Victor believed that. He wouldn't have wanted to scrape away far underground, in Stygian darkness illuminated only by candles and feeble lamps, never knowing if all the countless tons of earth and rock above him were about to cave in and crush him to jelly. Timber shored up the passage into the earth, but all the same…
The man sighed. "Ah, well. Back to it." He grabbed the empty basket and vanished once more into the bowels of the earth.
"Brave fellow," the English lieutenant-colonel said. He'd been watching the miner, too, then.
"He is," Victor agreed. "Can they really dig a straight line under the ground? Or will they lose their bearing?"
"They check it by compass, inside and out," the English officer replied. "So the chief engineer assures me. They have had a deal of practice at this sort of thing grubbing out coal on the other side of the ocean, you know."
"They're beginning to do that here, too, up in the north," Radcliff said. "Fewer trees close by where they're needed than there were when settlers first found Atlantis. And coal burns better, which also has its uses. But I don't think anyone could pay me enough to make my living underground."
"Nor me." The lieutenant-colonel shuddered. He seemed glad to point upward toward the town at the top of the hill. "Could your riflemen snipe a bit more than they have been lately? We don't want the foe to think we've given up on taking the fort by ordinary means."
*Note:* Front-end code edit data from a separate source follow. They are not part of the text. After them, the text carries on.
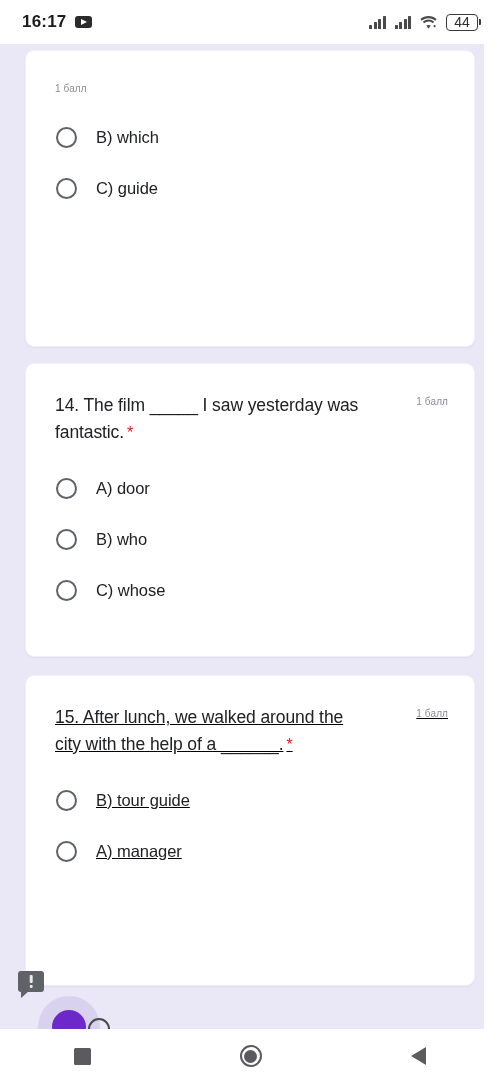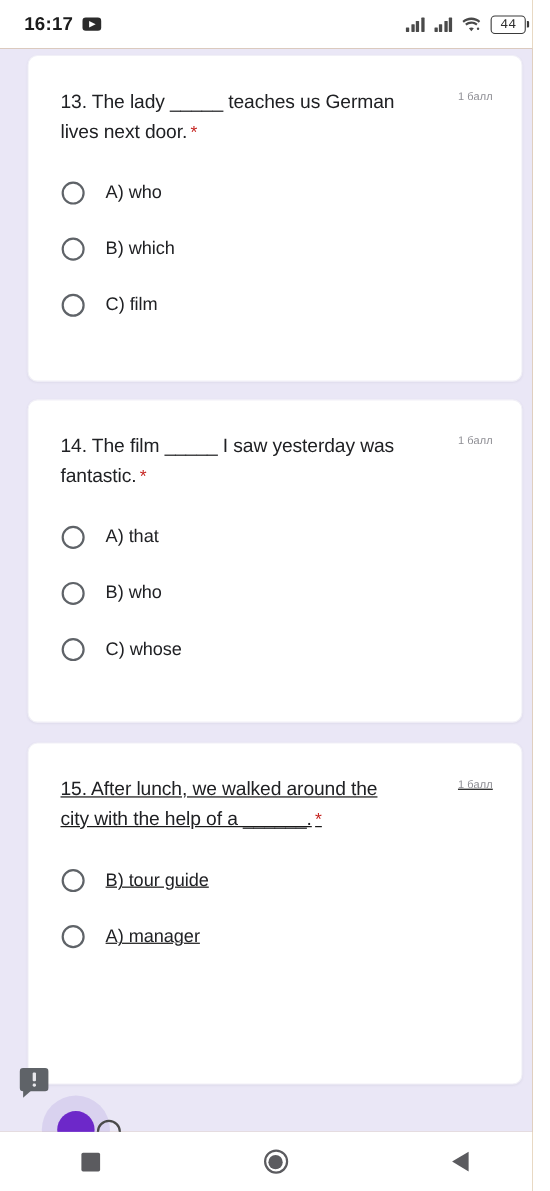"44" .battery span { font-family: Liberation Mono, monospace -> Liberation Sans, sans-serif; font-size: 12px -> 14px }
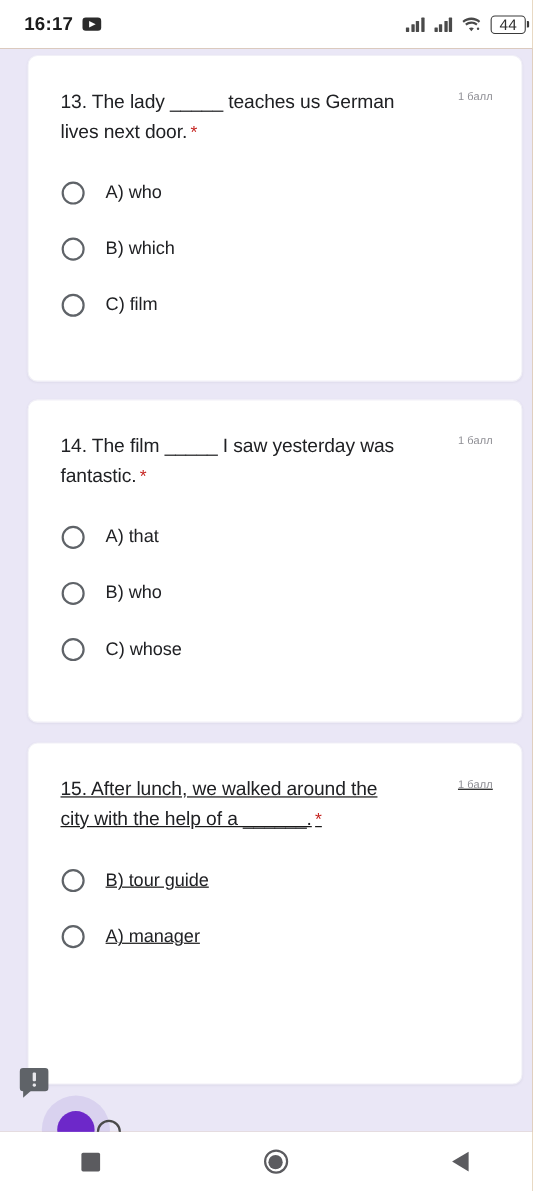"13. The lady _____ teaches" div.q-text { html: <div> <span>13. The lady _____ teaches us German lives next door.</span><span>*</span> </div> -> none }
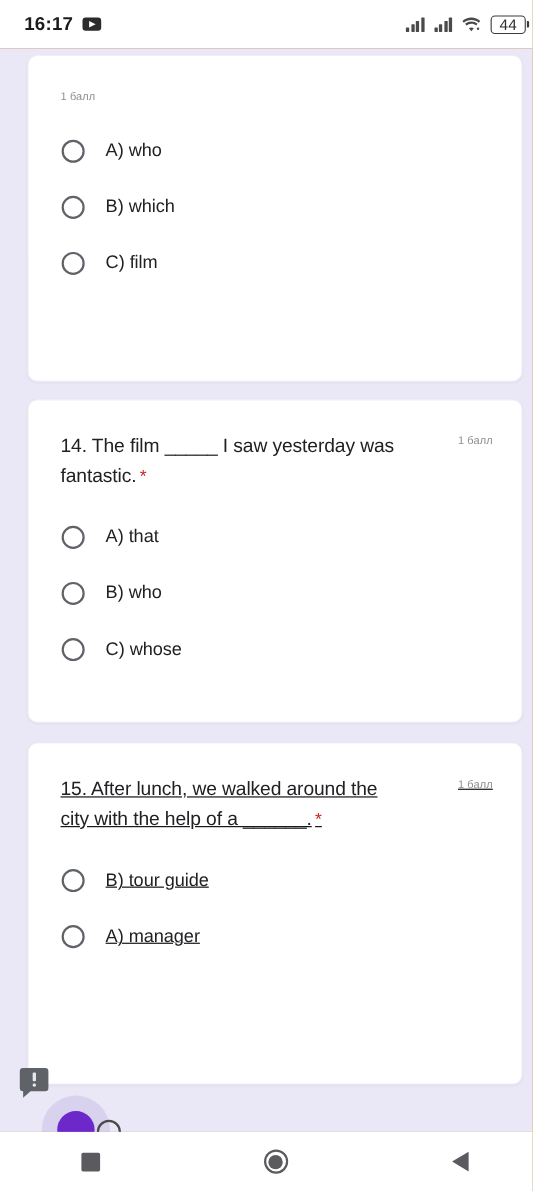"A) who" div.option { html: <div> <div></div> <div>A) who</div> </div> -> none }
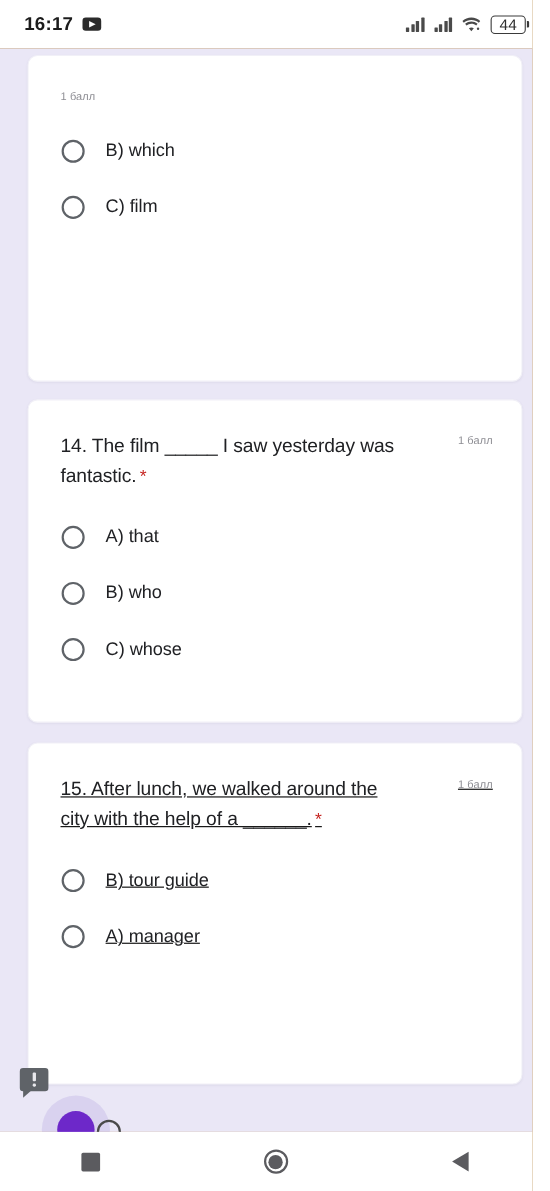"C) film" div.opt-label { text: film -> guide }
"I'll take care of it, sir," Victor promised. "We don't even have to hit them, so long as they know we're shooting at them."
"Just so." The English officer smiled. "A peaceable sort of war, is it not?"
"It sure is," Victor said. If this scheme worked, if the French gave up…
A few days later, one of his riflemen came back swearing. "I had him in my sights-the French commander, old damned what's-his-name," the man said. "Had him in my sights, and I fired…and I missed. Bugger me with a redwood cone, but I missed."